While the double-pair correction is a non-hermitian, but ‘algebraic’ term, which leaves the DC(B) equation linear in energy, the single-pair correction, represented by the irreducible crossed–Coulomb(–Breit) interaction kernel, appears within a complicated, energy dependent operator in the Salpeter–Sucher equation. The inclusion of the crossed–Coulomb(–Breit) and other higher-order irreducible interaction kernels through this term renders the wave equation non-linear in energy.
A novel perturbative approach is therefore being considered for the treatment of these contributions, using the npDC(B) and wpDC(B) results as high-precision relativistic reference energies and wave functions $[13, 14]$. The results of this new relativistic QED (rQED) approach, including the single-pair correction, are expected to serve as a useful comparison to the well established non-relativistic QED (nrQED) methodologies, and the highest precision experimental results.

References
$[1]$ E. E. Salpeter and H. A. Bethe, Phys.
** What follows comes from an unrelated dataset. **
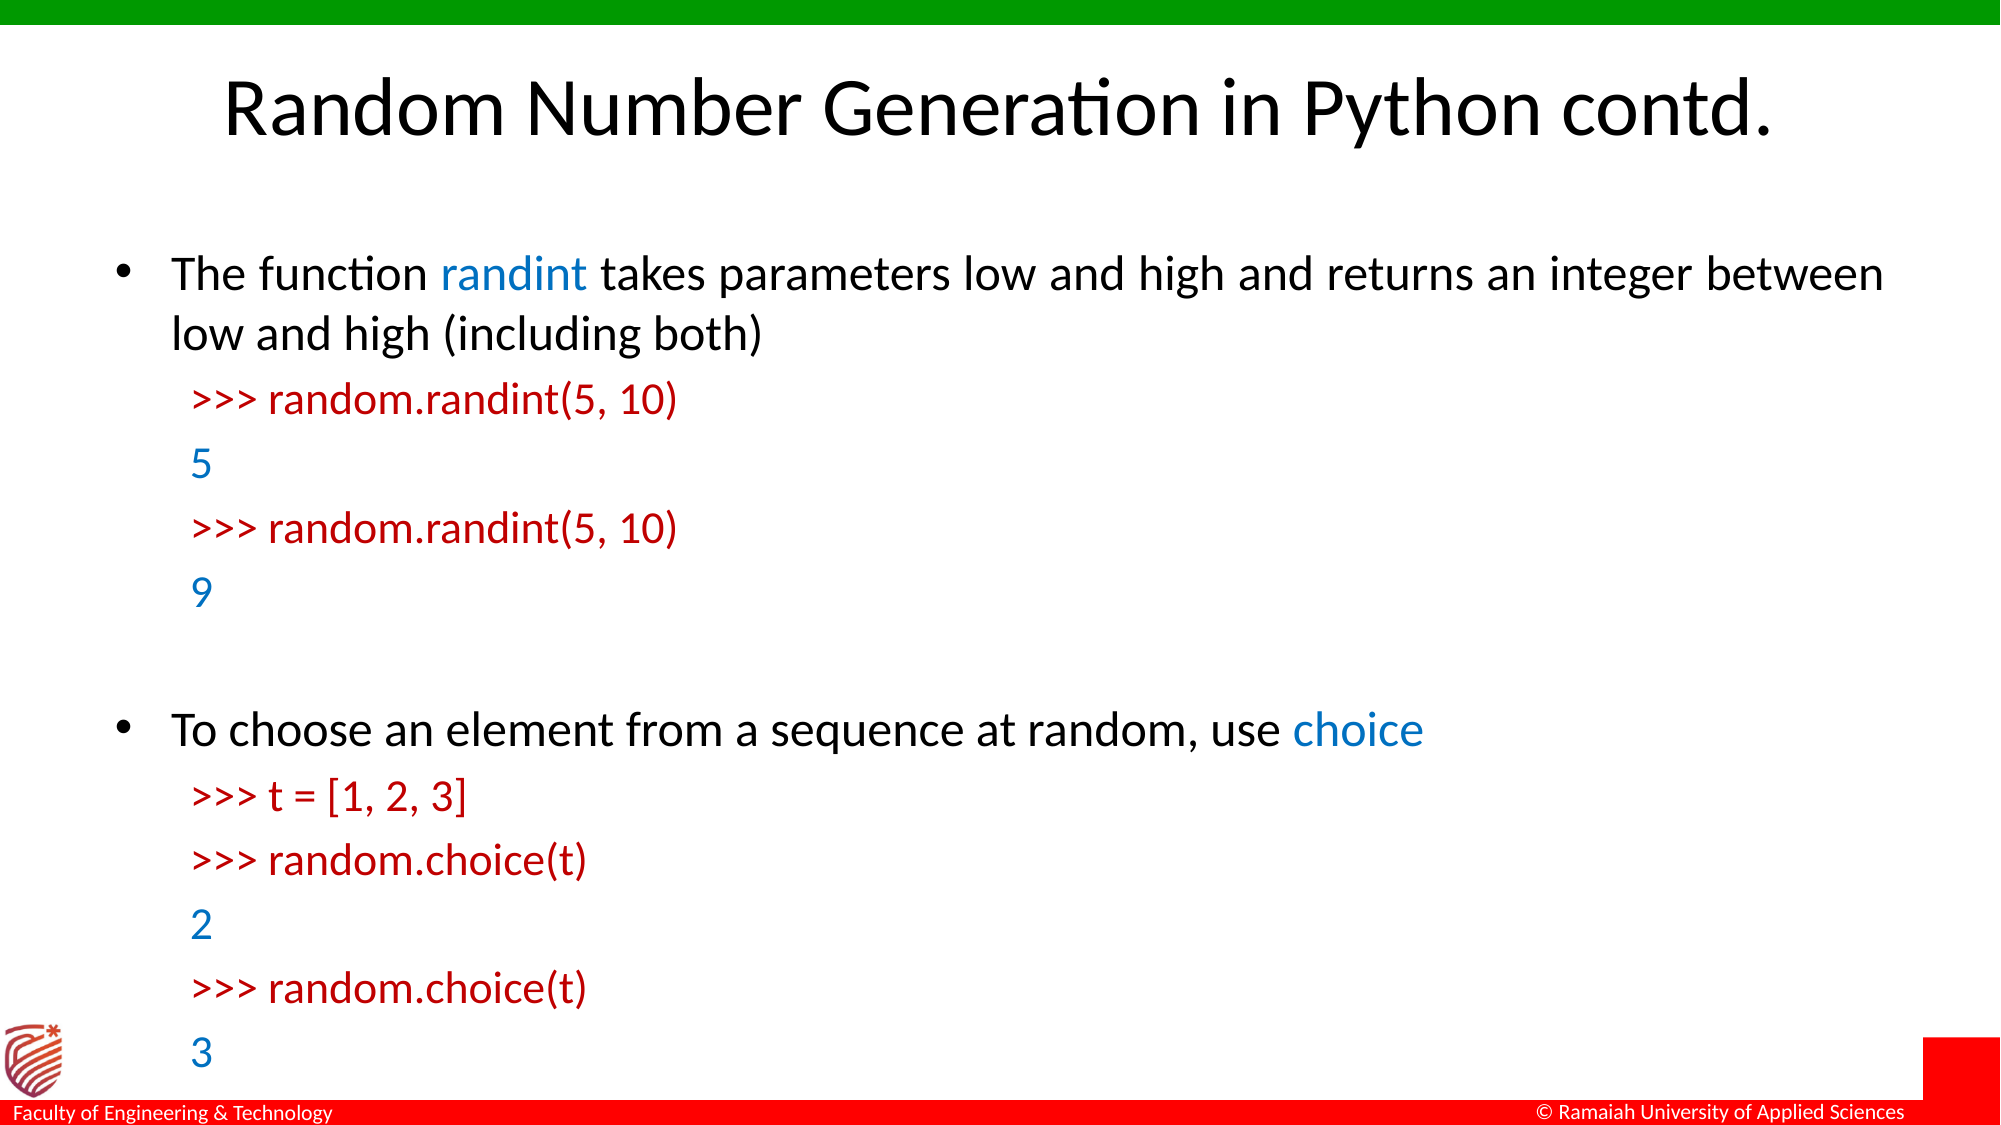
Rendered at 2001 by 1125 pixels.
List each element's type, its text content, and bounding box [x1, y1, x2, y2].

list The function randint takes parameters low and high and returns an integer between low and high (including both) >>> random.randint(5, 10) 5 >>> random.randint(5, 10) 9 To choose an element from a sequence at random, use choice >>> t = [1, 2, 3] >>> random.choice(t) 2 >>> random.choice(t) 3 [99, 232, 1900, 1005]
title Random Number Generation in Python contd. [99, 45, 1900, 232]
picture [0, 1013, 69, 1100]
Rev. A 84, 1232 (1951).
$[2]$ E. E. Salpeter, Phys. Rev. A 87, 328 (1952).
$[3]$ J. Sucher, Ph. D. Thesis (1958), Columbia University.
$[4]$ P. Jeszenszki, D. Ferenc, E. Mátyus, J. Chem. Phys. 154, 224110 (2021).
$[5]$ P. Jeszenszki, D. Ferenc, E. Mátyus, J. Chem. Phys. 156, 084111 (2022).
$[6]$ D. Ferenc, P. Jeszenszki, E. Mátyus, J. Chem. Phys. 156, 084110 (2022).
$[7]$ D. Ferenc, P. Jeszenszki, E. Mátyus, J. Chem. Phys. 157, 094113 (2022).
$[8]$ P. Jeszenszki and E. Mátyus, J. Chem. Phys. 158, 054104 (2023).
$[9]$ D. Ferenc and E. Mátyus, Phys. Rev. A. 107, 052803 (2023).
$[10]$ P. Hollósy, P. Jeszenszki, E. Mátyus, under review (2024).
$[11]$ P. Jeszenszki and E. Mátyus, in preparation (2024).
$[12]$ Á. Nonn, Á. Margócsy, E. Mátyus, under review (2024).
$[13]$ E. Mátyus, D. Ferenc, P. Jeszenszki, Á. Margócsy, ACS Phys. Chem. Au 3, 222 (2023).
$[14]$ Á. Margócsy and E. Mátyus, arXiv:2312.13887 (2024)